В эту минуту дверь отворилась и вошел коротенький толстенький человечек с густыми седыми волосами и в остроконечной шляпе волшебника. Это, разумеется, был сам Рэндальф Мудрый. Рядом с ним бежал Генри, собака Джо, с которого ручьями стекала вода. Увидев хозяина, пес прыгнул прямо в гамак и принялся лизать Джо лицо.
– Доброе утро, Джо, – сказал Рэндальф. – Я только что сводил Генри на прогулку – точнее, это было утреннее купание. – Он погладил себя по округлому брюшку. – Нет ничего лучше ранним утром поплавать немного: заряжает бодростью на весь день!
– В следующий раз сперва разбуди меня, прежде чем надумаешь нырнуть, – заметила раздраженно Вероника, отряхивая крылышки.
– Ах вот ты где, Вероника! – радостно воскликнул Рэндальф. – Я и забыл, прыгнув в воду, что ты всегда сидишь у меня на голове. Извини, пожалуйста!
– Извиняться не пришлось бы, если б у меня была хорошенькая маленькая клетка, как у всякого нормального попугая, – сказала Вероника. – И маленькое зеркальце, и маленький колокольчик, если мне станет скучно…
– Ты перестанешь или нет нести всякую чушь? – рассердился Рэндальф. – Сколько раз я говорил тебе: клетки – для канареек! А ты – мой близкий друг! И твое место здесь, где я могу за тобой присматривать. – Он похлопал себя по макушке. Вероника захлопала крыльями и перелетела на привычное место.
– Сны, мечты… – сказала она со вздохом.
ТР-Р-Р-РАХ!
Точно такой же звук и разбудил Джо, только сейчас он был гораздо громче. Потом с грохотом распахнулась дверь в комнату, и немалого роста людоед с шишковатой физиономией возник в дверном проеме со сковородой в толстенной ручище.
– Норберт! – вскричал Рэндальф. – Ты как себя ведешь, а?
– Это все проклятый эльф, господин мой! – сердито отвечал Норберт. – Он на мои блинчики нацеливался.
И тут Джо успел заметить маленького пухленького эльфа, буквально летевшего через всю комнату, а уже в следующий момент тяжелая сковорода Норберта с грохотом опустилась на пол позади эльфа; людоед промахнулся буквально на миллиметр. Плавучий дом подпрыгнул и закачался.

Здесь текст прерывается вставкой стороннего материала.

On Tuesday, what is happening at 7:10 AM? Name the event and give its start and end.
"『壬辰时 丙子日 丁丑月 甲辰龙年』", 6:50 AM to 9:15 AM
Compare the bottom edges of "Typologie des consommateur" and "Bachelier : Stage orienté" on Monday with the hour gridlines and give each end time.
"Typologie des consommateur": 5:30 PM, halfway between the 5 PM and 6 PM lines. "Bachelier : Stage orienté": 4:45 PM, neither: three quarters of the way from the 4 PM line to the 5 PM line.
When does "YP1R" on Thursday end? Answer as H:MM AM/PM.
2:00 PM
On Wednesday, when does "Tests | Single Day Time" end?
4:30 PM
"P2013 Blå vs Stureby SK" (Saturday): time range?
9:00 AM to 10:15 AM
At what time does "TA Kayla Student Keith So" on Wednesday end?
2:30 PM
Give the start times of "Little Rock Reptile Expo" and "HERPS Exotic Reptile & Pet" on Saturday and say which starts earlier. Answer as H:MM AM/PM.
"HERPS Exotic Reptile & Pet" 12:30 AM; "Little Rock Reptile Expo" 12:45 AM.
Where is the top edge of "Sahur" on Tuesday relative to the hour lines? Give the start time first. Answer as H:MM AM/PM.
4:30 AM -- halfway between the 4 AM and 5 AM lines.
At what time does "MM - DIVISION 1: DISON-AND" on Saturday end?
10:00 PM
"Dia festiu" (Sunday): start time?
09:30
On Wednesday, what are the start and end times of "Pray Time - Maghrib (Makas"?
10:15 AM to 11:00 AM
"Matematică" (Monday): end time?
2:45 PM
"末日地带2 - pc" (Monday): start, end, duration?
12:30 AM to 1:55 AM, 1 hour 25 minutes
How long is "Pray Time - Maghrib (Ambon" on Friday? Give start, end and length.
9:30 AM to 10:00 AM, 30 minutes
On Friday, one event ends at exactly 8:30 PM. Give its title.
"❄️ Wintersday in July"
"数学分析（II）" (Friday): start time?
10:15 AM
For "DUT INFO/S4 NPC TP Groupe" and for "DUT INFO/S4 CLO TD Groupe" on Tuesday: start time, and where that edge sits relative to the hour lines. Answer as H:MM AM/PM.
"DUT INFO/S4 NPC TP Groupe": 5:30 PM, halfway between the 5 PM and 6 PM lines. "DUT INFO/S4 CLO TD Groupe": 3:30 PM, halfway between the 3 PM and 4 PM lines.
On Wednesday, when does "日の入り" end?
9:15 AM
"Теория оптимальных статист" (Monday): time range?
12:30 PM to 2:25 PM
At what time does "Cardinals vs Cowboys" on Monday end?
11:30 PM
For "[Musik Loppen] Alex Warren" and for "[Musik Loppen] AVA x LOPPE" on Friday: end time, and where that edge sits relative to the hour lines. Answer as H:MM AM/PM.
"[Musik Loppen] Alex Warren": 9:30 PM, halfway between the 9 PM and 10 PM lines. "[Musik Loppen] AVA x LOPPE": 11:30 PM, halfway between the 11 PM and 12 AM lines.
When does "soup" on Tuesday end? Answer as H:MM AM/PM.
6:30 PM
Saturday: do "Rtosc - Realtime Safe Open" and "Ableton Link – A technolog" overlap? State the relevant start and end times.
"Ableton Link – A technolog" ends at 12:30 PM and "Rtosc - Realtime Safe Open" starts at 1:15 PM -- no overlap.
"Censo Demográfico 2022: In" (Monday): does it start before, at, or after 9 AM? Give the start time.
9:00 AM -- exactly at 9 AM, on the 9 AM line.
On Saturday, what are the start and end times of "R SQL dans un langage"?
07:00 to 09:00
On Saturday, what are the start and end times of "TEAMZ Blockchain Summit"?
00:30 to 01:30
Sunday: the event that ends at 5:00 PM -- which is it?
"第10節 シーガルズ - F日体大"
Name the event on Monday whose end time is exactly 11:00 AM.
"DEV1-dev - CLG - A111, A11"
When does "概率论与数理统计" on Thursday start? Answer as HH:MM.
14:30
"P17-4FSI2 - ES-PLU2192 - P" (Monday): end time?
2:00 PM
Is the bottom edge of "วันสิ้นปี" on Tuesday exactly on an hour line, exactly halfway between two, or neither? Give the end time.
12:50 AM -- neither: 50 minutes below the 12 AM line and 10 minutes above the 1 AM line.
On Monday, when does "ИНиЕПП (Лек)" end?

– И чтоб я тебя в кухне больше не видел! – совсем разъярился Норберт.
Эльф притормозил, развернулся и метнулся назад, пробуя проскочить у Норберта между ног. Норберт резко наклонился, чтобы схватить его, и нечаянно… перекувырнулся. Плавучий дом едва удержался на плаву.
– Осторожнее, Норберт! – с упреком сказал Рэндальф. – Ты что, хочешь, чтобы мы утонули?
– Похоже, он давно эту мысль вынашивает! – язвительно заметила Вероника.
– Прости, господин мой, – сказал Норберт, неуклюже поднимаясь на ноги.
А пухленький эльф метнулся к настенным часам.
– Тридцать минут, как начался день! – радостно возвестил он, взлетая вверх по маятнику и исчезая за дверкой.
– Самое время для завтрака, – сказал Рэндальф.
– На завтрак мое коронное блюдо – оладьи из толченых головастиков! – провозгласил Норберт, изучая содержимое остроконечной шляпы Рэндальфа, с которой все еще капала вода. – А если головастиков порубить и пожарить во фритюре… М-м-м, просто язык проглотишь!
– Ф-фу! – Джо передернуло от отвращения.
– Да, это поистине изысканное блюдо, – подтвердил Рэндальф. – Хотя коромыши, жаренные во фритюре, тоже весьма вкусны…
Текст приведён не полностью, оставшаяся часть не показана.